*** Opening MATERIAL PROVIDED ***

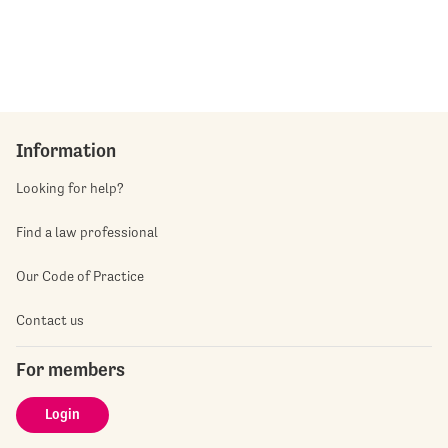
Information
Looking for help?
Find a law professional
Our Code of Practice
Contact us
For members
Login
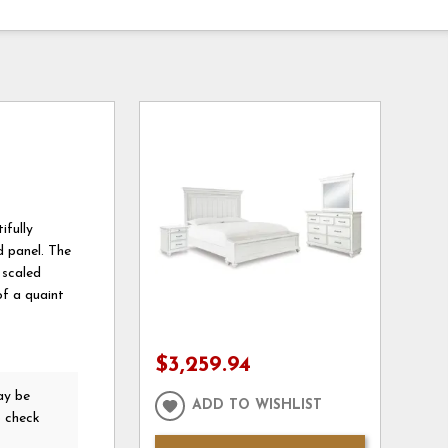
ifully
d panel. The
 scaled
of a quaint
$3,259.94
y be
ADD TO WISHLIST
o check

*** Closing MATERIAL PROVIDED ***

HOW TO COMPLETE THIS TASK - Arrange every line of text from the records above as a Markdown table with the columns "Row" and "Line," numbering the rows in order and skipping blank lines. Leave the pictures out of the answer.

RESULT OF THIS EXERCISE -
| Row | Line |
|---|---|
| 1 | Information |
| 2 | Looking for help? |
| 3 | Find a law professional |
| 4 | Our Code of Practice |
| 5 | Contact us |
| 6 | For members |
| 7 | Login |
| 8 | ifully |
| 9 | d panel. The |
| 10 |  scaled |
| 11 | of a quaint |
| 12 | $3,259.94 |
| 13 | y be |
| 14 | ADD TO WISHLIST |
| 15 | o check |